Visitation at the funeral home was the next night from seven until nine. We arrived early, so as not to miss anyone who might wander in. We entered through a rear door and could barely make our way through the crowd. I wondered who all of these people were and if they were the unfortunate friends and family of another deceased person. As we neared the chapel where Bubba was sleeping, as the children said, I could see there was already a long line of people waiting to file through. Outside, traffic in our little one-horse town was lined up for more than an hour. People filed in for more than two hours. Who were these people? I thought. Well, as it turned out, my brother had a “secret life.”

He was a mechanic to those with car problems, a sitter for those with a baby in the hospital, a plumber to a desperate neighbor, a money lender, a lawn service, a moving company, a salvage man—each person came through the line with a story about how Bubba had been there for them in their time of need. No wonder he didn’t have time to vacuum or take the trash out. He didn’t have time to attend to those “important” details. He had “really important” business to take care of.

After the crowd had dwindled, we prepared to leave. As we were pulling out of the parking lot, I saw a sheriff’s car pull in with three men in prison whites crowded in the back seat. This was one of my worst moments because I already knew what the funeral director would later confirm. These inmates had begged to say good-bye to their jailer. After the mortuary was locked up, they were brought in through the backdoor and stood, chained together, in front of the casket weeping. They took their cigarette and snack money and pooled it to buy flowers.

We were not alone in that big auditorium the next day—it was nearly full. Three pastor friends shared stories about their relationship with Bubba. Our youngest brother, Tracy, who has muscular dystrophy and has spent more than twenty years in a wheelchair, spoke. “People didn’t think I would be able to do this, but my love for Bubba is stronger than my pain,” he began. Tracy shared about his big brother; Gus shared about his partner; Joe shared about his friend; and Bubba’s son T. J. shared about his daddy. Bubba had surely been all things to all people. In many ways we were uplifted, but inside I grieved all the more over the brother I never knew. I saw how many different losses he represented.

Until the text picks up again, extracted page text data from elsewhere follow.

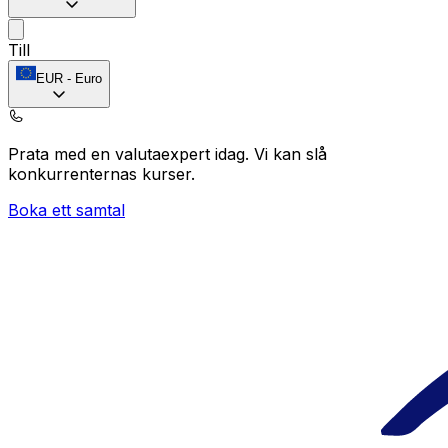
Till
EUR
-
Euro
Prata med en valutaexpert idag.
Vi kan slå
konkurrenternas kurser.
Boka ett samtal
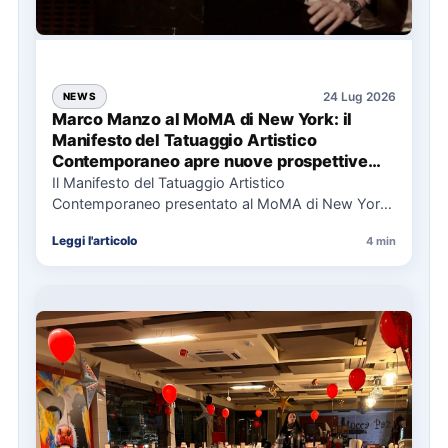
24 Lug 2026
NEWS
Marco Manzo al MoMA di New York: il
Manifesto del Tatuaggio Artistico
Contemporaneo apre nuove prospettive
per il collezionismo
Il Manifesto del Tatuaggio Artistico
Contemporaneo presentato al MoMA di New York
La presentazione del Manifesto del Tatuaggio…
Leggi l'articolo
4 min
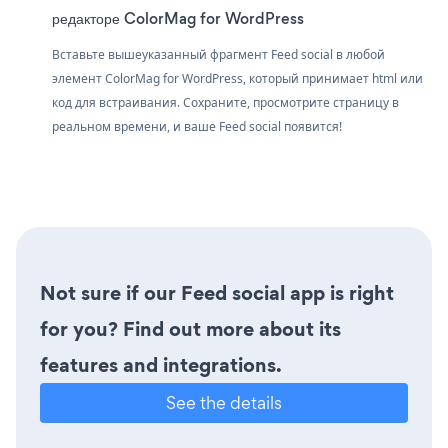
редакторе ColorMag for WordPress
Вставьте вышеуказанный фрагмент Feed social в любой
элемент ColorMag for WordPress, который принимает html или
код для встраивания. Сохраните, просмотрите страницу в
реальном времени, и ваше Feed social появится!
Not sure if our Feed social app is right
for you? Find out more about its
features and integrations.
See the details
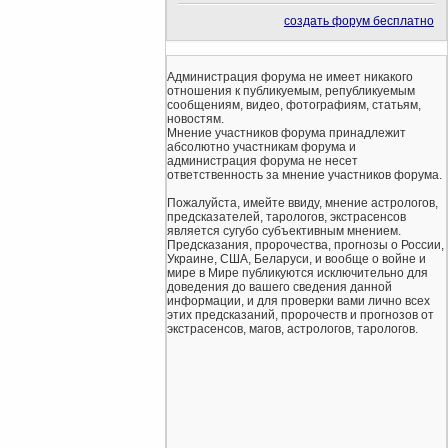
создать форум бесплатно
Администрация форума не имеет никакого
отношения к публикуемым, републикуемым
сообщениям, видео, фотографиям, статьям,
новостям.
Мнение участников форума принадлежит
абсолютно участникам форума и
администрация форума не несет
ответственность за мнение участников форума.
Пожалуйста, имейте ввиду, мнение астрологов,
предсказателей, тарологов, экстрасенсов
является сугубо субъективным мнением.
Предсказания, пророчества, прогнозы о России,
Украине, США, Беларуси, и вообще о войне и
мире в Мире публикуются исключительно для
доведения до вашего сведения данной
информации, и для проверки вами лично всех
этих предсказаний, пророчеств и прогнозов от
экстрасенсов, магов, астрологов, тарологов.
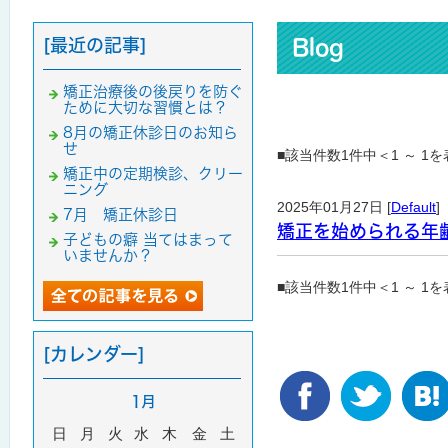
[最近の記事]
Blog
矯正治療後の後戻りを防ぐ
ために大切な習慣とは？
8月の矯正休診日のお知ら
せ
■該当件数1件中＜1 ～ 1
矯正中の定期検診、クリー
ニング
2025年01月27日 [
Default
]
7月 矯正休診日
矯正を始められる年
子どもの癖 当てはまって
いませんか？
■該当件数1件中＜1 ～ 1
[カレンダー]
1月
日
月
火
水
木
金
土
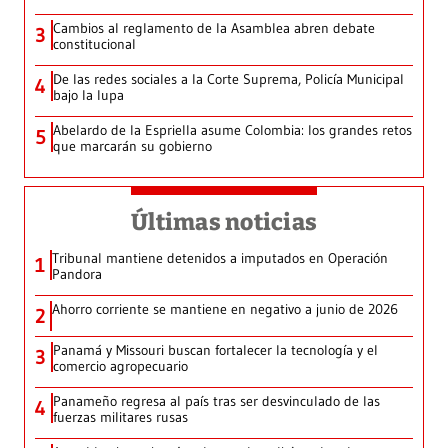
Cambios al reglamento de la Asamblea abren debate
3
constitucional
De las redes sociales a la Corte Suprema, Policía Municipal
4
bajo la lupa
Abelardo de la Espriella asume Colombia: los grandes retos
5
que marcarán su gobierno
Últimas noticias
Tribunal mantiene detenidos a imputados en Operación
1
Pandora
Ahorro corriente se mantiene en negativo a junio de 2026
2
Panamá y Missouri buscan fortalecer la tecnología y el
3
comercio agropecuario
Panameño regresa al país tras ser desvinculado de las
4
fuerzas militares rusas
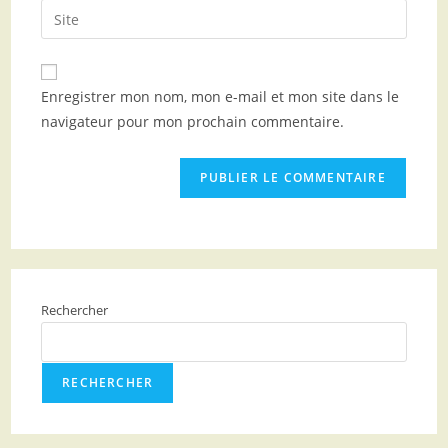
Enregistrer mon nom, mon e-mail et mon site dans le
navigateur pour mon prochain commentaire.
Rechercher
RECHERCHER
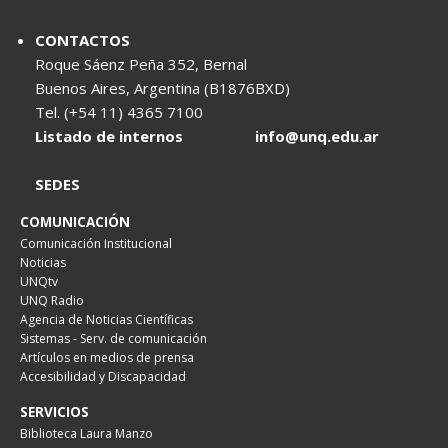
CONTACTOS
Roque Sáenz Peña 352, Bernal
Buenos Aires, Argentina (B1876BXD)
Tel. (+54 11) 4365 7100
Listado de internos
info@unq.edu.ar
SEDES
COMUNICACIÓN
Comunicación Institucional
Noticias
UNQtv
UNQ Radio
Agencia de Noticias Científicas
Sistemas - Serv. de comunicación
Artículos en medios de prensa
Accesibilidad y Discapacidad
SERVICIOS
Biblioteca Laura Manzo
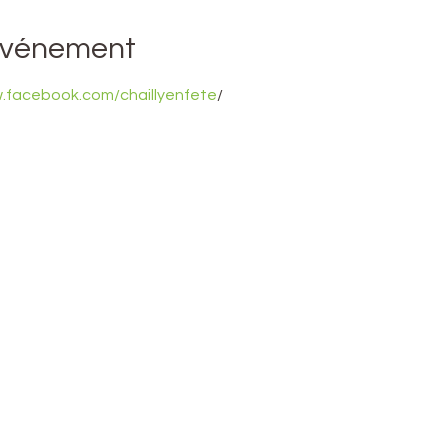
'événement
w.facebook.com/chaillyenfete
/   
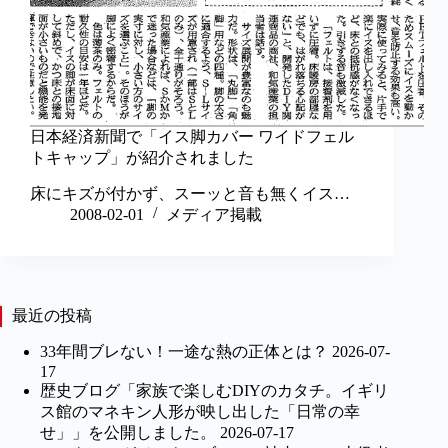
日本経済新聞で「イス脚カバー ワイドフェル
トキャップ」が紹介されました
床にキズが付かず、スーッと音も無くイス…
2008-02-01
メディア掲載
最近の投稿
33年間ブレない！一途な熱の正体とは？
2026-07-
17
歴史ブログ「家族で楽しむDIYのカタチ。イギリ
ス館のマネキン人形が映し出した「日常の幸
せ」」を公開しました。
2026-07-17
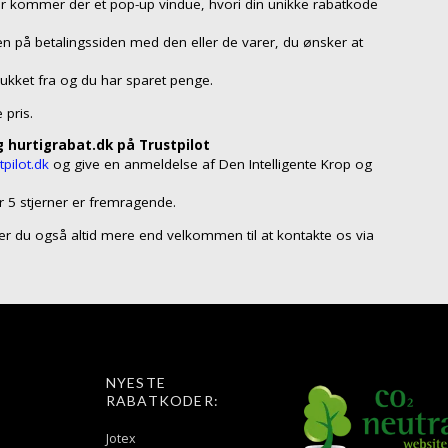
er kommer der et pop-up vindue, hvori din unikke rabatkode
n på betalingssiden med den eller de varer, du ønsker at
rukket fra og du har sparet penge.
 pris.
 hurtigrabat.dk på Trustpilot
pilot.dk
og give en anmeldelse af Den Intelligente Krop og
r 5 stjerner er fremragende.
så er du også altid mere end velkommen til at kontakte os via
NYESTE
RABATKODER:
Jotex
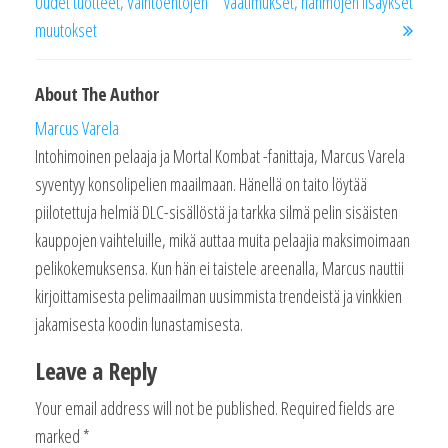
Uudet tuotteet, Vaihtoehtojen
vaatimukset, hahmojen lisäykset
muutokset
About The Author
Marcus Varela
Intohimoinen pelaaja ja Mortal Kombat -fanittaja, Marcus Varela
syventyy konsolipelien maailmaan. Hänellä on taito löytää
piilotettuja helmiä DLC-sisällöstä ja tarkka silmä pelin sisäisten
kauppojen vaihteluille, mikä auttaa muita pelaajia maksimoimaan
pelikokemuksensa. Kun hän ei taistele areenalla, Marcus nauttii
kirjoittamisesta pelimaailman uusimmista trendeistä ja vinkkien
jakamisesta koodin lunastamisesta.
Leave a Reply
Your email address will not be published.
Required fields are
marked
*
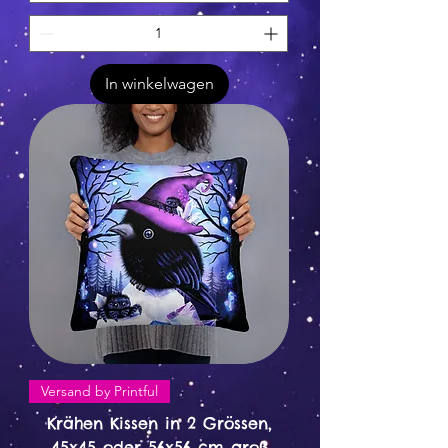
In winkelwagen
Versand by Printful
Krähen Kissen in 2 Grössen,
45x45 oder 56x56 cm groß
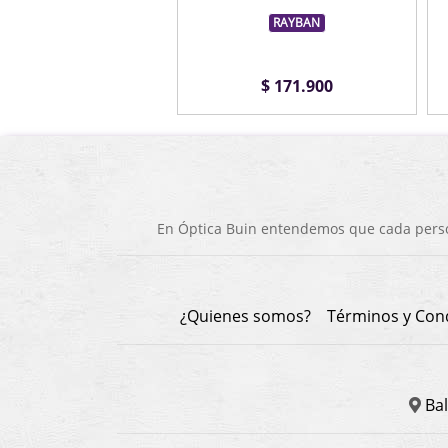
RAYBAN
RAYBAN
$ 141.900
$ 171.900
En Óptica Buin entendemos que cada person
¿Quienes somos?
Términos y Con
Bal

The procession, with nearly a mile of police cars with their blue lights flashing, was estimated to be four miles long. People stood along the highway with their hands over their hearts. Maybe it was a show of respect or maybe their hearts were aching like mine.

All of my life I thought I was doing all of the right things—keeping house, caring for my children, attending church and sending cards to the sick. I hadn’t refused to help anyone, but I had not been out looking for the opportunity either. My priorities now seemed strangely ordered. Bubba’s secret life taught me what was “really important.”